A father, having heard of the Sandy Hook shootings, was racing to get there, to check on his 9-year old: “Even using back roads on Friday morning, Mr. Urbina still had to park a quarter-mile away. He scooped his son under his arm and began running, little Harry giggling at the game of it. “It’s utter fear,” he said. “Your heart stops. Your chest doesn’t move. I’m a dad. What can I do? I’m helpless. But running.” (3)

And this:

“Lenie [the 9-year old], who was in gym class when the trouble started, told her parents that over the public address system, she had heard someone say, “Put your hands up,” and then bang after bang. Late in the afternoon, Mr. Urbina drove home a boy he was taking care of while his parents awaited word on a brother who was unaccounted for. Walking back to his own house, he glanced at his wife, shook his head, and said, ‘It’s confirmed.’” (3)

If you – as a father or a mother – can still honestly say “Yes, ok, but I still value free access to guns more than the worry I may have for the children,” then raise your right hand and repeat after me: “I, Joan Doe, hereby declare that I value my guns higher than my children and, should I be forced to choose between them, I am ready to give up on my children.” And go back to the rest of your life.

For those who are still here:

If you want to save these childrens’ lives, you have to give up on something else. I would prefer that you gave up on private gun ownership completely – yes, the crooks might still have them, but in many, many other countries in the world they also do – and yet, the number of gun related deaths are far lower. So don’t worry – you would have a safer country for it.

But I also imagine that it would be a step too far. So my proposal would be like that of a US soldier who recently exposed the extreme silliness of the unregulated private weaponry in the US in comparison with the strict regulations in place in the US armed forces. Unregulated amateurs vs strictly regulated professionals? C’mon, you must be able to see that somethings screwed. (my rewrite, (4))

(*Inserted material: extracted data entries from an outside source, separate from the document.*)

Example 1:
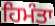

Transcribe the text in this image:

ਹਿਮੰਤਾ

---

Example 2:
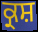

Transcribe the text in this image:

ਕ੍ਰਸ਼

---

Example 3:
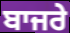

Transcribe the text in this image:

ਬਾਜਰੇ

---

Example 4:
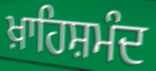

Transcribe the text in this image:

ਖ਼ਾਹਿਸ਼ਮੰਦ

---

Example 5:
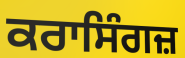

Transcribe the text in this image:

ਕਰਾਸਿੰਗਜ਼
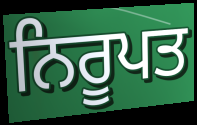
ਨਿਰੂਪਤ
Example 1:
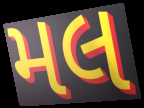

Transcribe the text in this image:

મલ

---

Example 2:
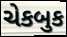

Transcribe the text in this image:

ચેકબુક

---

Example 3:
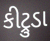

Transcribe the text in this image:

કીટ્રુડા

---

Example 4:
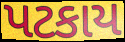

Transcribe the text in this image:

પટકાય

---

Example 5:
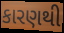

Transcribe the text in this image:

કારણથી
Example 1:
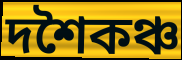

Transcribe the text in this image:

দশৈকঞ্চ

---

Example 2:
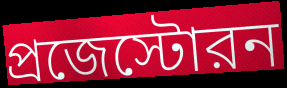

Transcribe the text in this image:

প্রজেস্টোরন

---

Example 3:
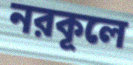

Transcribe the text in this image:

নরকূলে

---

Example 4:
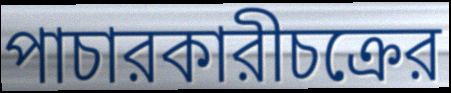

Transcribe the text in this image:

পাচারকারীচক্রের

So, basically, US citizens would be allowed to own guns – bolt-action rifles and revolvers, both up to, say, 6 bullet capacity. Slow firing rates, frequent reloads, but all what is needed for hunting and defense of your home.

All other guns to be handed in during a grace period, ownership after that subject to criminal prosecution.

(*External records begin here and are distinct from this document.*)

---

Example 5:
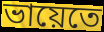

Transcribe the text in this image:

ভায়েতে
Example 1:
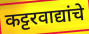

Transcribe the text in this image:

कट्टरवाद्यांचे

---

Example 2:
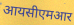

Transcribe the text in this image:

आयसीएमआर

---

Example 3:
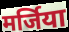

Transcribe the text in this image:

मर्जिया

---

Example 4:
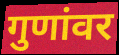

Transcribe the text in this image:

गुणांवर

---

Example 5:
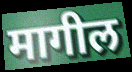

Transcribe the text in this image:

मागील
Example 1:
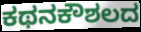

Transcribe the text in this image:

ಕಥನಕೌಶಲದ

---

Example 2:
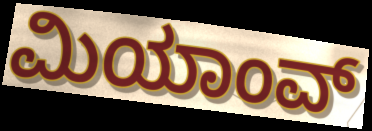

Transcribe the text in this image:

ಮಿಯಾಂವ್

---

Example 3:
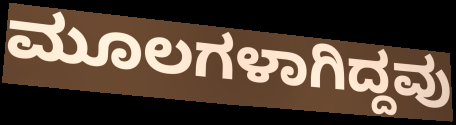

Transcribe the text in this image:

ಮೂಲಗಳಾಗಿದ್ದವು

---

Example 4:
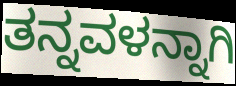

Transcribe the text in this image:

ತನ್ನವಳನ್ನಾಗಿ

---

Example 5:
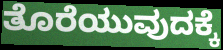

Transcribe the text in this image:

ತೊರೆಯುವುದಕ್ಕೆ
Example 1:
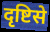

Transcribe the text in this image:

Make your choice – defend the lives of thousands of children, be a part of a solution that does not even remotely infringe on your constitutional right, make the US a safer place.

References:

(1) Danish newspaper Berlingske Tidende, Dec 18, 2012, http://www.b.dk/kommentarer/hvorfor-sker-skoleskyderier
(2) Protect Children, Not Guns 2012, Children’s Defense Fund.
(3) New York Times, “Running and Hoping to Find a Child Safe”, http://www.nytimes.com/2012/12/15/nyregion/after-newtown-shooting-running-and-hoping-to-find-a-child-safe.html?smid=fb-share&_r=3&
(4) Daily Kos, “Some thoughts on the coming gun debate”, http://m.dailykos.com/story/2012/12/17/1170940/-Some-thoughts-on-the-coming-gun-debate?showAll=yes

Note for comments:

1) Stay on topic
2) No namecalling, trolling or being nasty and impolite.
3) Argue, do not merely state opinions. Arguing takes critical thinking, references and sources.
4) No spitting

– comments not adhering won’t appear. My blog, my rules.

Edits: 19/12 – Berlingske link added, anti-typoing.